DATASET CONTENT Block Start

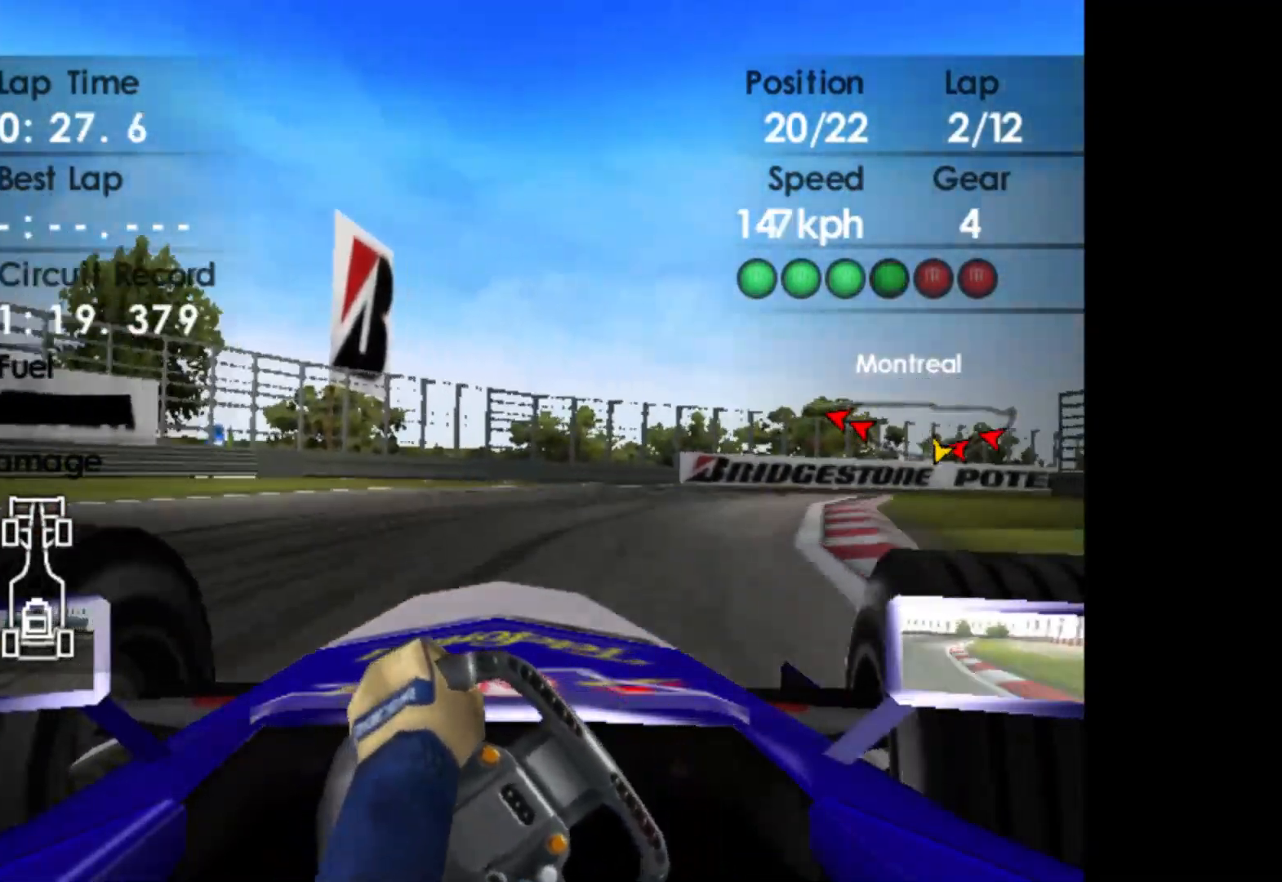
{"buttons": ["R2"], "left_stick": "right", "events": []}
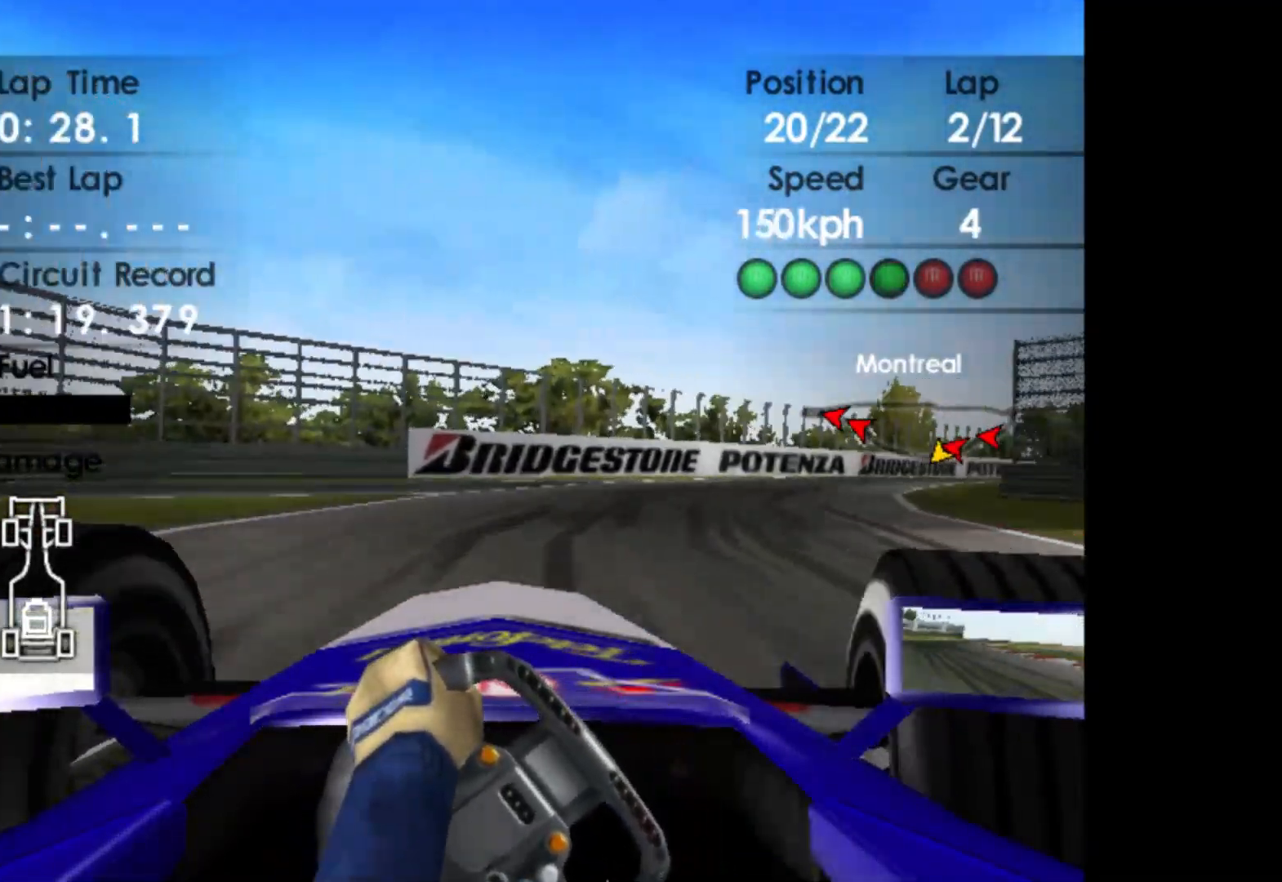
{"buttons": ["R2"], "left_stick": "right", "events": []}
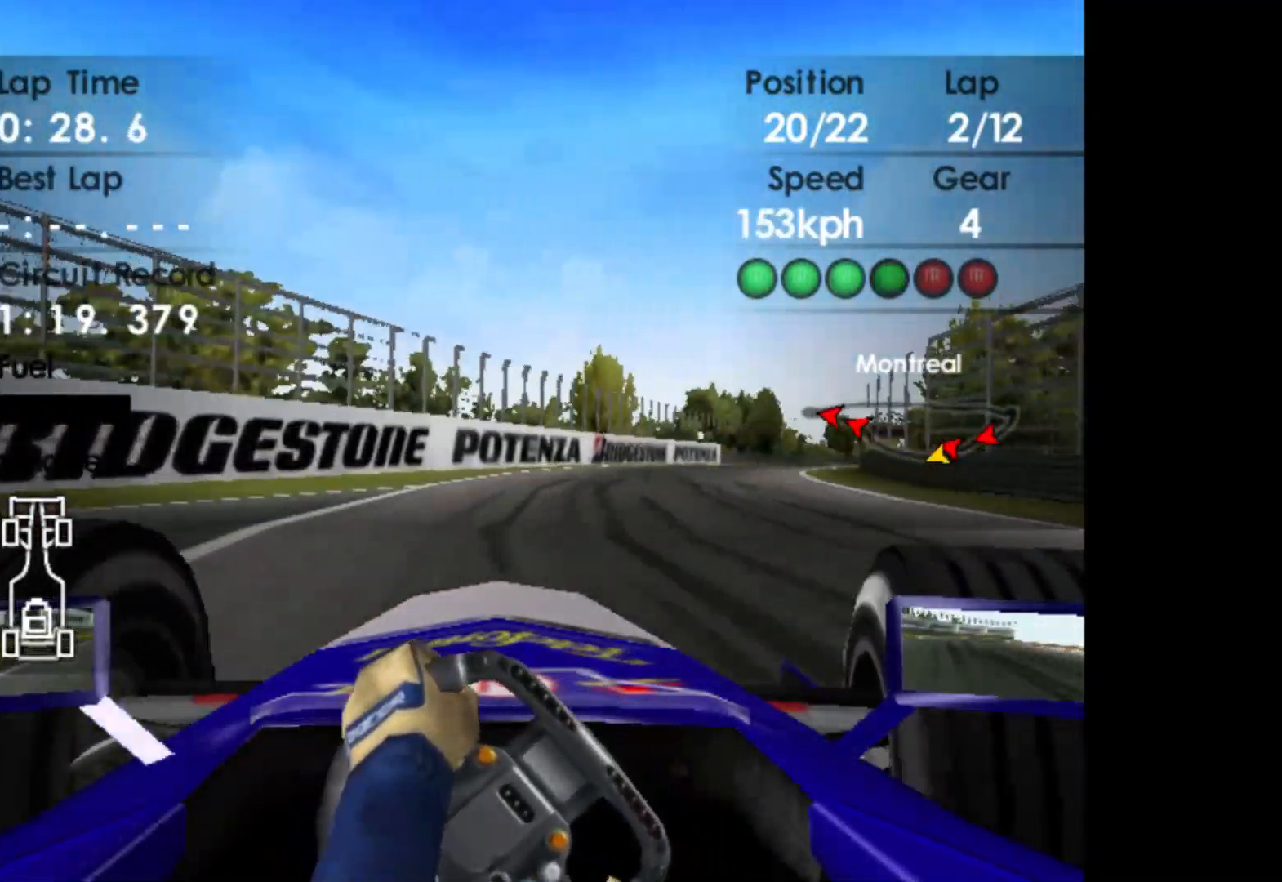
{"buttons": ["R2"], "left_stick": "right", "events": []}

DATASET CONTENT Block End

## [INSTRUCTIONS FOR THE TASK]
Give back all of the material exactly, though without the images it contains.

## [TASK RESULT]
{"buttons": ["R2"], "left_stick": "right", "events": []}
{"buttons": ["R2"], "left_stick": "right", "events": []}
{"buttons": ["R2"], "left_stick": "right", "events": []}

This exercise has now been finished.